18 Şubat 2025 Salı

EĞİTİMİN SONSUZ GÖKYÜZÜ

EĞİTİMİN SONSUZ GÖKYÜZÜ

Gökyüzü her zaman değişir. Bulutlar bazen dağılır, bazen yoğunlaşır, bazen de gökyüzünü karartır. Ancak gökyüzü hep oradadır; değişimlerin içinde sabit kalan bir öz gibidir. Eğitim de böyledir; yöntemler değişir, anlayışlar evrilir, öğrenciler ve öğretmenler kuşak kuşak yenilenir. Ama asıl mesele, eğitimin bu değişimler içinde kalıcı ve sağlam bir yapı olarak varlığını sürdürmesidir.

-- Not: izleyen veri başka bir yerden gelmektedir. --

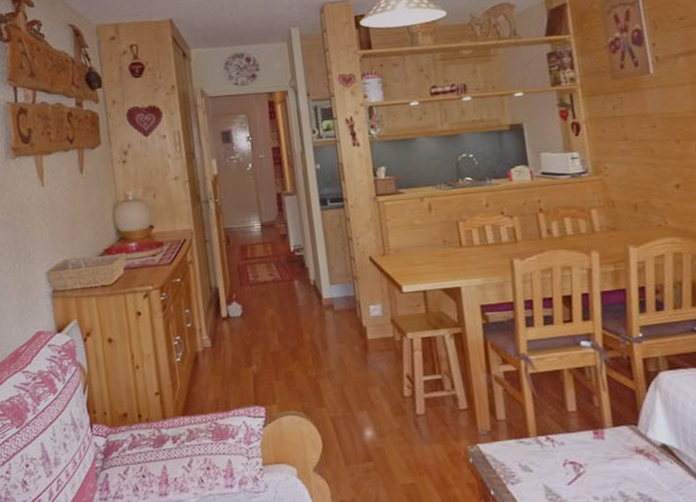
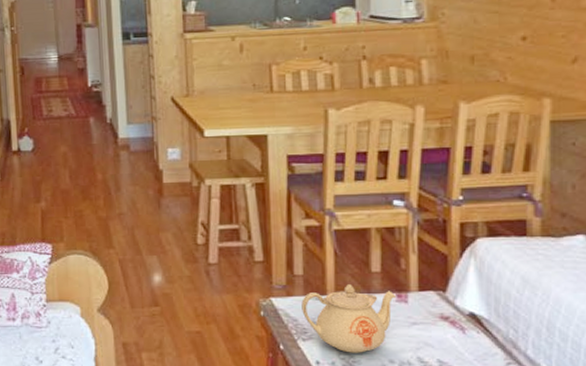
teapot: none [507,425,593,493] -> present [301,284,396,353]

John Dewey, “Eğitim, hayata hazırlık değil, hayatın ta kendisidir.” der. Eğitimi yalnızca akademik bilgi aktaran bir süreç olarak görmek, bireyin gelişimini yarım bırakmak anlamına gelir. Türkiye Yüzyılı Maarif Eğitim Modeli, bu anlayışla öğrencileri sadece bilgiyle değil, ahlaki, sosyal ve duygusal zekâ açısından da donatmayı amaçlamaktadır. Bilgiye erişimin bu kadar kolay olduğu bir çağda, önemli olan bilgiye nasıl ulaşılacağını, onu nasıl kullanılacağını ve topluma nasıl fayda sağlanacağını öğretmektir.

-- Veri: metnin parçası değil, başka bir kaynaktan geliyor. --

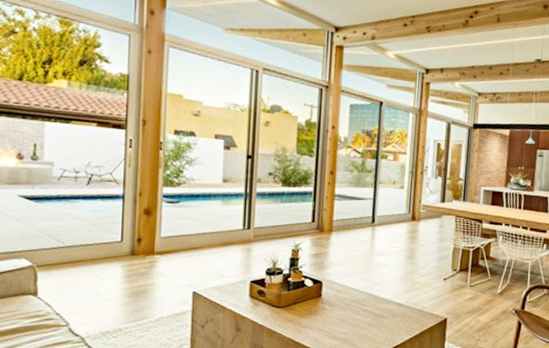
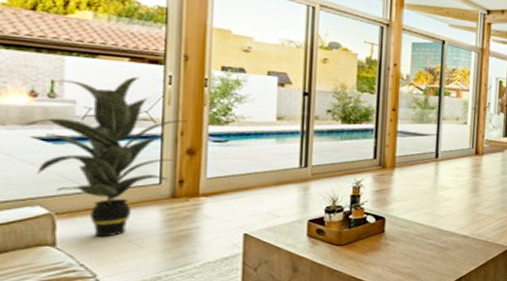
indoor plant: none [12,140,145,290] -> present [22,76,187,237]

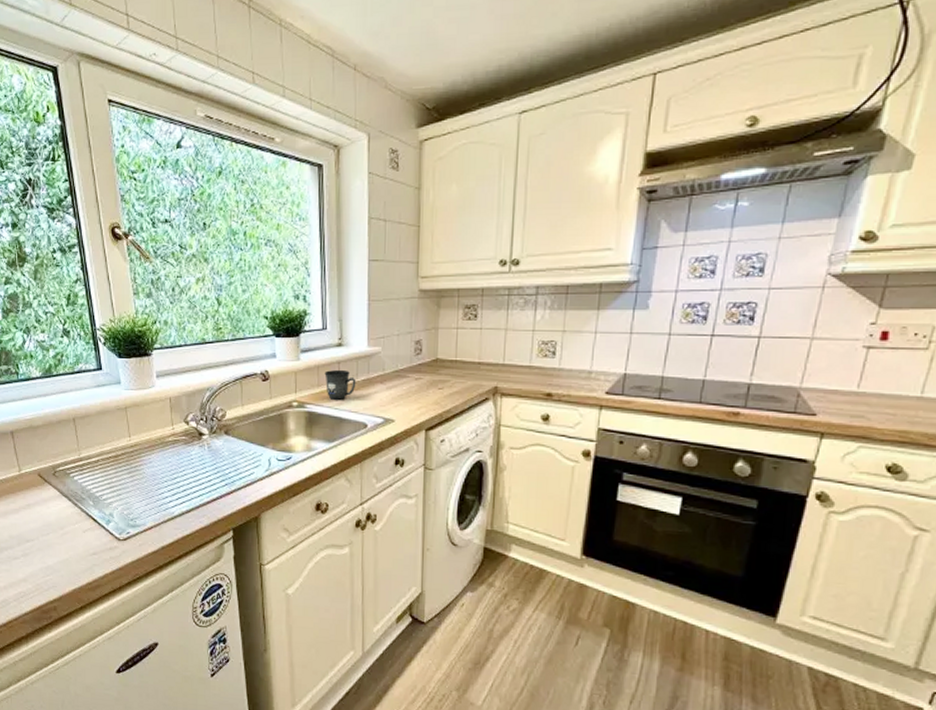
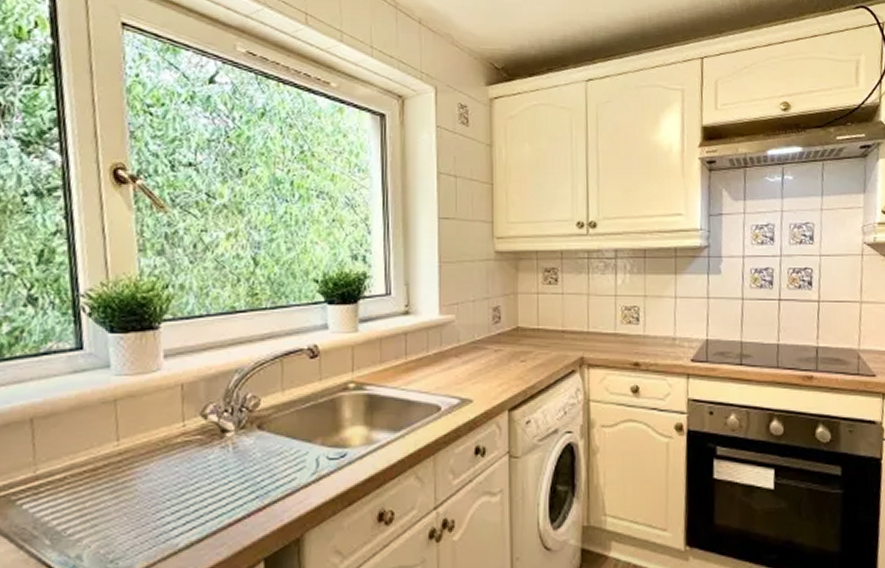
mug: present [324,369,356,400] -> none [388,341,427,379]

Bu noktada Bulunuşluk Öğrenme Kuramı (Situated Learning Theory) devreye giriyor. Jean Lave ve Etienne Wenger, öğrenmenin sadece sınıf içinde gerçekleşmediğini, öğrencinin sosyal çevresiyle etkileşime geçerek anlamlı bir şekilde öğrendiğini söyler. Öğrencinin edindiği bilgi, gerçek hayatta uygulama alanı bulmadıkça, kalıcı olmaz. Örneğin, tarih dersinde bir savaşın yalnızca tarihlerle anlatılması yerine, öğrencilerin bir müzeyi ziyaret ederek dönemin şartlarını deneyimlemesi veya bir tiyatro oyununda o dönemi canlandırması, bilgiyi çok daha etkili bir şekilde içselleştirmelerini sağlar.

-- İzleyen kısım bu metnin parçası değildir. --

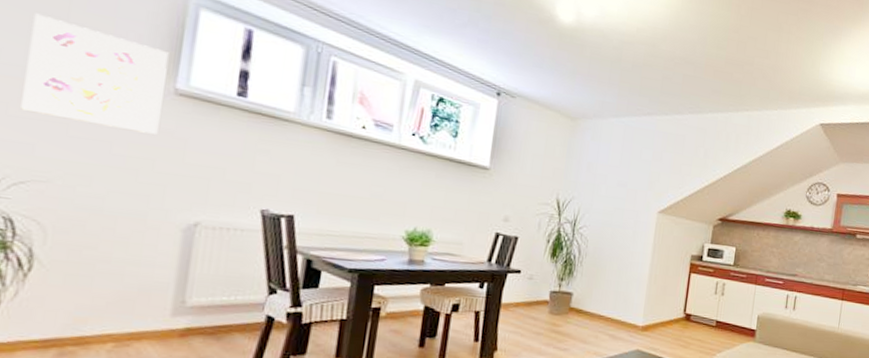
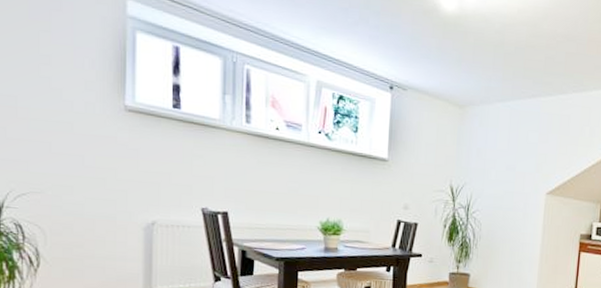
wall art: present [21,13,169,135] -> none [14,49,116,147]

Dünya eğitim sistemleri de giderek daha fazla öğrenciyi merkeze alan, onların aktif katılımını sağlayan yöntemlere yönelmektedir. Maria Montessori, “Öğretmen, çocuğun doğasına saygı duyan bir rehber olmalıdır.” der. Eğitimin merkezinde öğrenci olmalı; onun merakı, ilgisi ve yetenekleri keşfedilmelidir. Finlandiya, Kanada, Japonya gibi eğitimde öncü ülkeler, eğitimin sadece sınav başarısına odaklanmadığını, bireyin toplumsal sorumluluk ve etik değerlerle yetiştirilmesi gerektiğini vurgulamaktadır. Türkiye de bu anlayışla, öğrencilerini yalnızca meslek sahibi yapmayı değil, dünyaya katkı sunabilecek bilinçli bireyler olarak yetiştirmeyi hedeflemektedir.

Öğrencilerimizin her yeni bilgiyi keşfetme heyecanını kaybetmemesi, öğretmenlerimizin onlara rehberlik ederken kendi öğrenme serüvenlerini de sürdürmesi dileğiylePlaton’un dediği gibi, “Eğitim, ruhun bütün güzelliğini ortaya çıkarmaktır.”

İyi dersler İstanbul, iyi dersler Türkiye!